Results and conclusions: We identified eight fundamental requirements and describe these together with key enablers in the form of specific recommendations. These relate to laboratory practice (proportionate variant analysis, bioinformatics pipelines, multidisciplinary team working model and test request monitoring), compliance with national guidance (variant classification, incidental findings, reporting and reanalysis), service development and improvement (multimodal testing and innovation through research, informed by patient experience), service demand, capacity management, workforce (recruitment, retention and development), and education and training for service users. This position statement was developed to provide best practice guidance for the specialist genomics workforce within the UK and Ireland but is relevant to any publicly funded healthcare system seeking to deliver timely rare disease genomic testing in the context of high demand and limited resources.

Keywords: Genetic Testing; Genetics; Genomics.

Figure 1. Key requirements and enablers for timely genomic testing. Numerical superscripts refer to the recommendations described in table 1. *Testing service is defined (eg, by a test directory) and delivered in a UKAS-accredited laboratory working to the ISO 15189 standard. MDT, multidisciplinary team.

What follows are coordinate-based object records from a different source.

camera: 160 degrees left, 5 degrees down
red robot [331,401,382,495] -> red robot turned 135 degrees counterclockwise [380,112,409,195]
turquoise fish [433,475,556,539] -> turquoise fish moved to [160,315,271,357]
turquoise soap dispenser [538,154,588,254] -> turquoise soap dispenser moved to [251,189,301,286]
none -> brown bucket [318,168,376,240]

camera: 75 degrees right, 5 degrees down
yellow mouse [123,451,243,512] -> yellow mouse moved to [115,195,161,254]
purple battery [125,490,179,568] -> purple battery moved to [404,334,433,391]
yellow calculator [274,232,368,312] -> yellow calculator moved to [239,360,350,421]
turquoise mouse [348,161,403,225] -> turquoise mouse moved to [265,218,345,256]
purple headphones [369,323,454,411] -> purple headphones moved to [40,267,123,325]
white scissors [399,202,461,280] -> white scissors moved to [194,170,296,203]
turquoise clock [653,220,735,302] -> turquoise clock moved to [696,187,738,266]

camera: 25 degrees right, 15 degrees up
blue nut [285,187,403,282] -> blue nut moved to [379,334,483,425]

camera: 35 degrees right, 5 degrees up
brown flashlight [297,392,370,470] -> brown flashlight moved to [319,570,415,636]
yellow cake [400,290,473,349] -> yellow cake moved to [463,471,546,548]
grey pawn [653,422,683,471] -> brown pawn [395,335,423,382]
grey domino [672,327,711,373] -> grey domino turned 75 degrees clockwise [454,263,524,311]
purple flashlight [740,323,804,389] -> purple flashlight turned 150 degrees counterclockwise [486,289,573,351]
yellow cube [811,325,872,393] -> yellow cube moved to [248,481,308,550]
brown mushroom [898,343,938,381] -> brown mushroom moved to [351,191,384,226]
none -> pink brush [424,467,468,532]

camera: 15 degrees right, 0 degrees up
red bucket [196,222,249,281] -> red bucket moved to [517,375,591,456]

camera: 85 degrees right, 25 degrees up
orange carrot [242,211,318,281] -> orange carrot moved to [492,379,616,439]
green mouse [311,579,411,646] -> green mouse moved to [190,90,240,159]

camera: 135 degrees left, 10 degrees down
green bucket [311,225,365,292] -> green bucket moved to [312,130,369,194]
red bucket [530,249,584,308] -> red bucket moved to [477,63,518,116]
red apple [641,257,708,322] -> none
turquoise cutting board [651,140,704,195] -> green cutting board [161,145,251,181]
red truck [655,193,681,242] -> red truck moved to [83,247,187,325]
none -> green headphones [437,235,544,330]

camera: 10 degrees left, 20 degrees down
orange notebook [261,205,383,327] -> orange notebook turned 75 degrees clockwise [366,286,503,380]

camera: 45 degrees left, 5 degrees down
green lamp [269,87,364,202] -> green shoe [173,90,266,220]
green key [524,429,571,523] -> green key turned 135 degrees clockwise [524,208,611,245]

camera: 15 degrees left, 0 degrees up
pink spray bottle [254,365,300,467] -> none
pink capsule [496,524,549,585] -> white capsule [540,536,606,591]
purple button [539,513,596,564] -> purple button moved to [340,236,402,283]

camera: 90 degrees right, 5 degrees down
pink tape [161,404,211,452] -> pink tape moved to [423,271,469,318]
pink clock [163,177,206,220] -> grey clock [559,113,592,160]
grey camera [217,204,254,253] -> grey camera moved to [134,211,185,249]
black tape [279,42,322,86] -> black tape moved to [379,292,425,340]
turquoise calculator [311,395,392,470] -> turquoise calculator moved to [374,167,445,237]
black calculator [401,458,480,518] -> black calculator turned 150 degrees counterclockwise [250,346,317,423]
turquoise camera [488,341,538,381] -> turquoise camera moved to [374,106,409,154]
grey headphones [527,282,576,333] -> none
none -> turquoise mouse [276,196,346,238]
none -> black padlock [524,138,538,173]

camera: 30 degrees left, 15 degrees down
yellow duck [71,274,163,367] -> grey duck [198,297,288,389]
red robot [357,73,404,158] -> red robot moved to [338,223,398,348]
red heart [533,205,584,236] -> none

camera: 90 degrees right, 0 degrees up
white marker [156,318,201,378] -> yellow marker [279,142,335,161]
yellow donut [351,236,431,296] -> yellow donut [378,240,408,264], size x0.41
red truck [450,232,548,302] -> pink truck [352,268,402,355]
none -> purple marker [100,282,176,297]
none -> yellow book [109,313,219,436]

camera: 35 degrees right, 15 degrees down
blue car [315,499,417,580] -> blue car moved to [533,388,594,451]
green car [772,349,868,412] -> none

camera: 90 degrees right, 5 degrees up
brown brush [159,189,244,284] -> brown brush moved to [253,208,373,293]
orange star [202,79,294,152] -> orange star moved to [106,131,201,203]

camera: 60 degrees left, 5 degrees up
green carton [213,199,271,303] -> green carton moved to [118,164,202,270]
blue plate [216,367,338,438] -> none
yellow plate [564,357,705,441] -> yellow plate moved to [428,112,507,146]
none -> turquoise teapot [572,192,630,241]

Figure 2. Multidisciplinary team (MDT) working model for rare disease genomic medicine. The different types of MDT meetings and ways of working are separated in order to deliver timely, high-quality genomic test results. (A) Education and training initiatives for service users, together with the availability of up-to-date information about genomic testing, mean that patient management MDTs for pre–post testing discussions relating to individual patients or families should not usually require clinical scientist attendance. It is more efficient for patient testing queries to be emailed to the laboratory, providing an audit trail of information that the laboratory can store electronically ahead of receiving samples for testing. (B) Variant interpretation decision-making MDTs usually include the clinical scientist responsible for analysis and interpretation of the patient’s test data and the clinician who requested the test. A clinical geneticist may also be involved when appropriate. The MDT case discussion may take place via telephone or videoconferencing but is typically conducted by email. The use of email is advantageous because it does not delay decisions and hence reporting of results from complex cases through the need to find a meeting time convenient for all participants. It enables expert input (including those working in different time zones) and contributions from multiple clinical specialties, and allows time for the clinical scientist (and other participants) to seek additional information or advice from colleagues in response to the case discussion. The emails will be stored by the laboratory as part of their case records as part of the clinical governance process to document the decision-making process. (C) Education and training case-based MDTs are organised for groups of healthcare professionals (eg, by clinical specialty or for clinical users of a specific genomic testing service) across the geography served by the laboratory (or Genomic Laboratory Hubs). Cases are presented by the clinical teams with the genomic testing results explained by the clinical scientists. Key learning points are included and there are ample opportunities for questions via the chat function or orally. These MDTs also provide an opportunity for service updates. (D) Bespoke specialty events (in person or via videoconferencing) provide opportunities for focused education and additional support for clinical teams using genomic tests for rare disease.